Squid compiles with --disable-internal-dns on AMD64 since version 2.5.5-r2. I have tested Squid 2.5STABLE11 with --enable-internal-dns (default) on several very busy (480 clients on 25 Mbit) AMD64 machines (multilib and -multilib) and it works properly with better performance. Please consider removing --disable-internal-dns when USE=amd64. I just commented out line use amd64 && myconf="${myconf} --disable-internal-dns " in the ebuild. Reproducible: Always Steps to Reproduce:
isn't it better to handle DNS in the proper daemon (e.g. named)? that way all other programs could benefit from its cache as well.

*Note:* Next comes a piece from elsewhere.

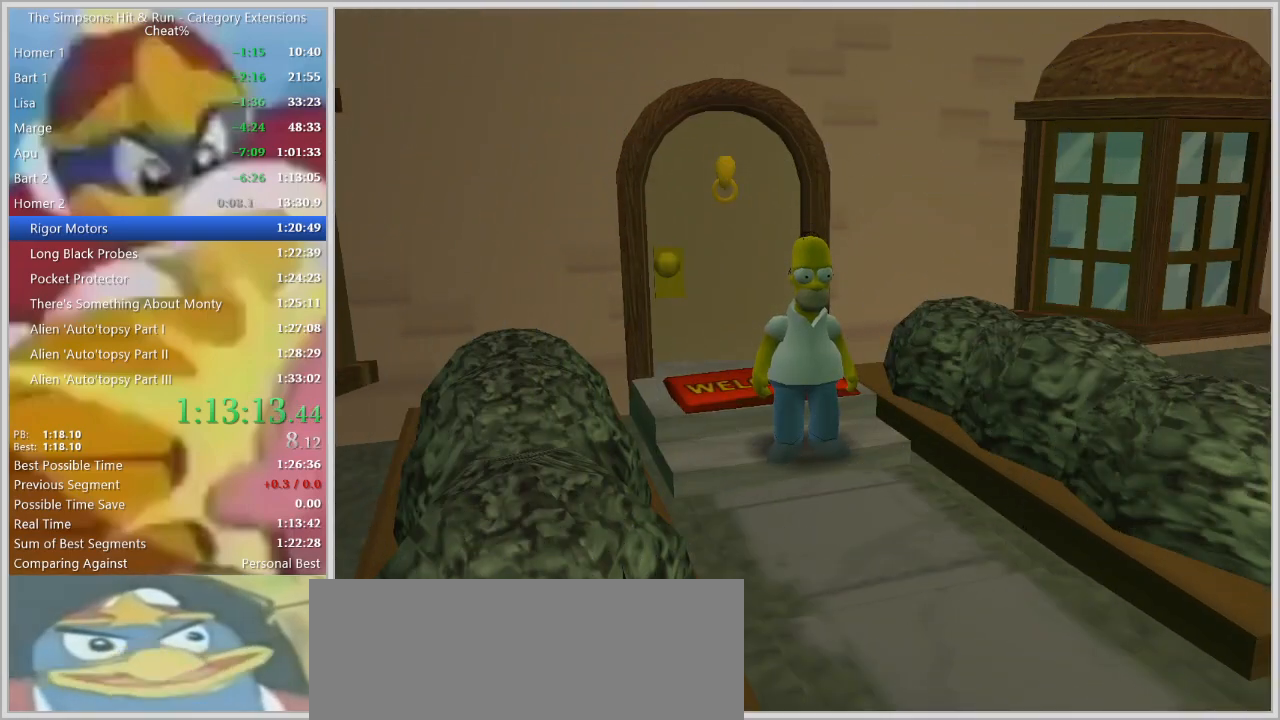
{"keys": ["left", "shift", "w"], "events": [[350, "s", "up"], [450, "w", "down"], [500, "d", "up"]]}
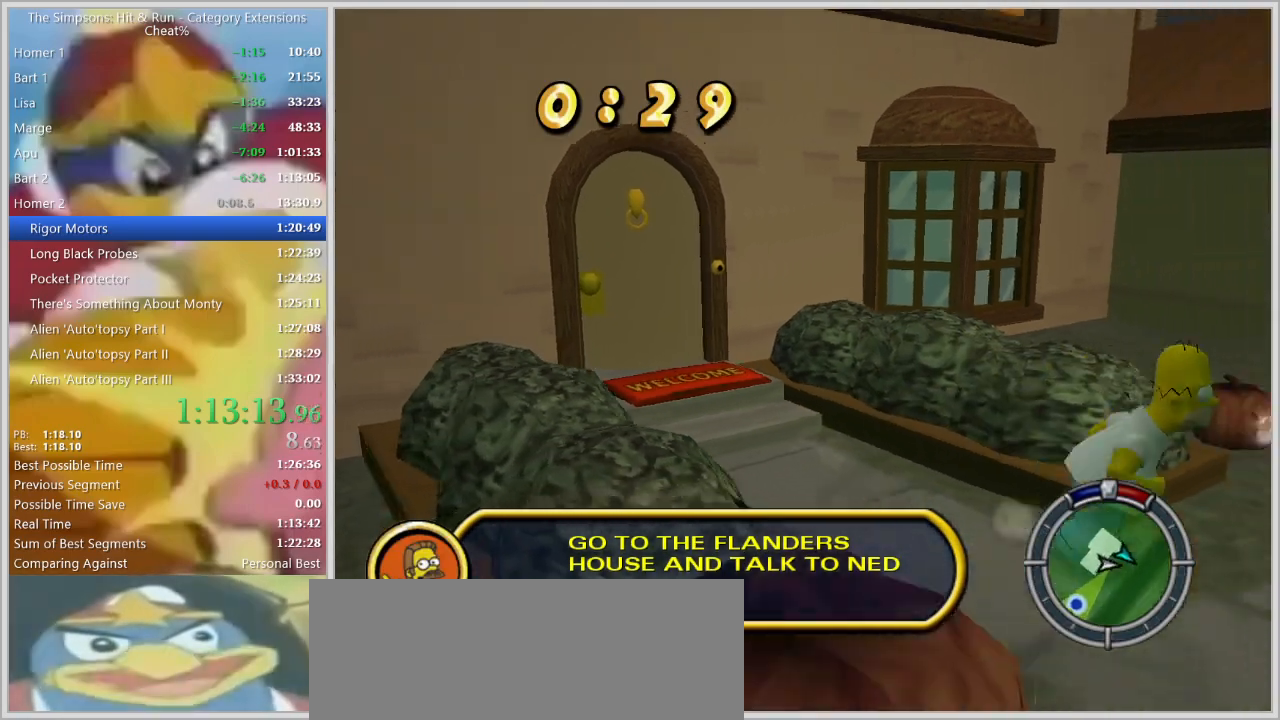
{"keys": ["d", "left", "shift", "w"], "events": [[134, "a", "down"], [284, "a", "up"], [367, "d", "down"]]}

(In reply to comment #1) > isn't it better to handle DNS in the proper daemon (e.g. named)? that way all > other programs could benefit from its cache as well. When you use squid with --disable-internal-dns it starts dnsserver processes by default. When you have a busy cache you must set maximum number of dnsserver children (35 processes) to fulfil client requests. Otherwise Squid would spam cache.log with the request to increase number of dns children. With --enable-internal-dns (default option) and properly DNS system setup, Squid uses DNS server specified in /etc/resolv.conf (tested) and therefore use existing DNS cache (DJBDNS in my case).
arch team, can you test net-proxy/squid-2.5.11 without --disable-internal-dns? eradicator added this in changelog: 24 Jun 2004; Jeremy Huddleston <eradicator@gentoo.org> squid-2.5.5-r2.ebuild: Marked ~amd64. amd64 needs --disable-internal-dns to run properly.
This compiles and works just fine here too, although I don't have a 25MBit pipe and that many clients to test it on :) I have removed the line as I can see no reason to keep it, although I don't think it warrants a revision bump. Please let me know if there are any further issues.